Assetklasse gewinnt bei institutionellen Investoren an Bedeutung
Erscheinungstermin: April 2024
Herausgeber: JLL
Rechenzentren sind zu einem essentiellen Bestandteil der digitalen Infrastruktur in der modernen Gesellschaft geworden. Getrieben von der zunehmenden Digitalisierung sowohl im wirtschaftlichen als auch im privaten Bereich, dem massiven Einsatz mobiler Endgeräte und der schnellen Entwicklung im Bereich Künstliche Intelligenz stehen Rechenzentren im Zentrum der digitalen Expansion und Innovation. Die Nachfrage nach Speicher- und Rechenkapazität sowie energieintensiveren Technologien wie spezialisierten KI-Chips steigt kontinuierlich an, was auch die Nachfrage nach entsprechenden Immobilien antreibt. Somit gewinnen Rechenzentren als Anlageprodukt für instutionelle Investoren zunehmend an Bedeutung. Doch wie stellt sich die aktuelle Marktsituation für Rechenzentren in Deutschland dar? Welche Herausforderungen und Regularien müssen Investoren beachten?
Der europäische Markt wird von den sogenannten „FLAP-D“-Märkten (Frankfurt, London, Amsterdam, Paris und Dublin) geprägt. Mit einer Gesamt-IT-Kapazität von 949 MW liegt London weiterhin an der Spitze, gefolgt von Frankfurt mit 724 MW. Allein im Jahr 2024 soll die IT-Last in der Mainmetropole um weitere 205 MW steigen. Auf den weiteren Plätzen folgen Amsterdam (500 MW), Paris (379 MW) und Dublin (232 MW).
Sechstgrößter Markt Europas und damit kein Teil der FLAP-D-Märkte ist Berlin mit einer Leistung von etwa 99 MW. Weitere Entwicklungen dürften die IT-Last der Bundeshauptstadt bis 2027 auf bis zu 700 MW katapultieren. Die Ansiedlung eines Hyperscalers eines großen Tech-Konzerns, also eines Rechenzentrums mit sehr großen Ressourcen und Kapazitäten, rief dort zuletzt Colocation-Anbieter, also Vermieter von Rechenleistung, auf den Plan.
Innerhalb Deutschlands wird das Rheinische Revier voraussichtlich Anfang 2026 mit der Eröffnung zweier Rechenzentren von Microsoft auf den dritten Platz steigen.

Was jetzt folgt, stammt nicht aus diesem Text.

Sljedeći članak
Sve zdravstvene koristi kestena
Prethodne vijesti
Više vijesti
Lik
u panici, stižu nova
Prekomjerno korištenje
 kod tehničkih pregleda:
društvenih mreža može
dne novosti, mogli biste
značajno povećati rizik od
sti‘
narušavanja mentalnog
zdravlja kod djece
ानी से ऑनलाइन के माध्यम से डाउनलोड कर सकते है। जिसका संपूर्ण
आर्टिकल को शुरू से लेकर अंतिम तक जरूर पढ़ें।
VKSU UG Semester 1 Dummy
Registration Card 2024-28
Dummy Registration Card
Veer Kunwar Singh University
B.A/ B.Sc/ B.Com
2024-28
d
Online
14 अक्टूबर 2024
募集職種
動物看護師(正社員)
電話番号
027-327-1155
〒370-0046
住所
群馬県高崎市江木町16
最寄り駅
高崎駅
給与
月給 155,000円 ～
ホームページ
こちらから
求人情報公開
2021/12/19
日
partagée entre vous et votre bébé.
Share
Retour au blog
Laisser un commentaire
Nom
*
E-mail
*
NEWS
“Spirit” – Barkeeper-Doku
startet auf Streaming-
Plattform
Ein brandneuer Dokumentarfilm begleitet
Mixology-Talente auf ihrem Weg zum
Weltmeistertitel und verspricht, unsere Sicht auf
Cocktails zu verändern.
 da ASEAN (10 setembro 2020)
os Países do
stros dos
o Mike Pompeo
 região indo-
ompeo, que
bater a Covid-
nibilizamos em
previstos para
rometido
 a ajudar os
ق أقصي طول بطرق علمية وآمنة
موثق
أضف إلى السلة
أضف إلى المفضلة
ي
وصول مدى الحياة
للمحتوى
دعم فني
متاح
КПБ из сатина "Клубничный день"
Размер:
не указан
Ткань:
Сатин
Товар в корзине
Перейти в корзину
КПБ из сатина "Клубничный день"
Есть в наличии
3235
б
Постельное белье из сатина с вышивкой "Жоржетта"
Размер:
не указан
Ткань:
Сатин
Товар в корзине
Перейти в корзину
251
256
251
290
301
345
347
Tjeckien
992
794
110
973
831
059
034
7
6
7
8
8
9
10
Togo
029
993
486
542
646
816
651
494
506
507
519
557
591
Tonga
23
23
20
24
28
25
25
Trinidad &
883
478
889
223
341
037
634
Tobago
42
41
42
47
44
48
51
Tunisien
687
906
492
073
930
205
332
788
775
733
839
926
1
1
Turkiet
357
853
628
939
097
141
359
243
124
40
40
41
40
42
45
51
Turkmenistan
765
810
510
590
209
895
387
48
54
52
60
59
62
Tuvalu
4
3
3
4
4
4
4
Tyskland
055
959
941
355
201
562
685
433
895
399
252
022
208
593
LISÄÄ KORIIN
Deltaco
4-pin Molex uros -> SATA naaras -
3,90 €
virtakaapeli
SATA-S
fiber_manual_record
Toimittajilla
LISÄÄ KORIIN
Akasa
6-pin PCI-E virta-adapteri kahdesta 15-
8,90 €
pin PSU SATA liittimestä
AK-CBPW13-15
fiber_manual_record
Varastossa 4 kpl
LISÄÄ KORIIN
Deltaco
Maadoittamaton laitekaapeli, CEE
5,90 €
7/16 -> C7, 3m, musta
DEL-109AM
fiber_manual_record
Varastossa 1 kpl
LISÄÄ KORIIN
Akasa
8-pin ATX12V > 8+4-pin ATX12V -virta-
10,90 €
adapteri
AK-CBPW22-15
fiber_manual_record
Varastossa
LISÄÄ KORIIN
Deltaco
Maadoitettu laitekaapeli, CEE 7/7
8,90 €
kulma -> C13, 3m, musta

Die beiden Objekte mit einer Gesamtleistung von 200 bis 400 MW will das Technologieunternehmen für die eigene Cloud-Infrastruktur und KI-Anwendungen nutzen. Generell zeigt sich, dass Neuentwicklungen immer größer werden: Während die meisten vor zehn Jahren errichteten Rechenzentren etwa zehn MW boten, sind heutzutage Entwicklungen von 100 MW nichts Ungewöhnliches mehr.
Auch wenn das Angebot zunimmt, mit der Nachfrage kann es nicht mithalten. Nicht nur wegen der beschleunigten Alltagsdigitalisierung während der Pandemie, sondern auch wegen der attraktiven Renditen zeigen insbesondere institutionelle Investoren vermehrt Interesse an Rechenzentren als Anlageobjekt. Um Zukunftstechnologien und niedrige Latenzen garantieren zu können, bedarf es weiterer Rechenleistung vor Ort – für die sich europäische Betreiber ohnehin bevorzugt entscheiden, um die anspruchsvollen Vorgaben der Datenschutz-Grundverordnung zu erfüllen.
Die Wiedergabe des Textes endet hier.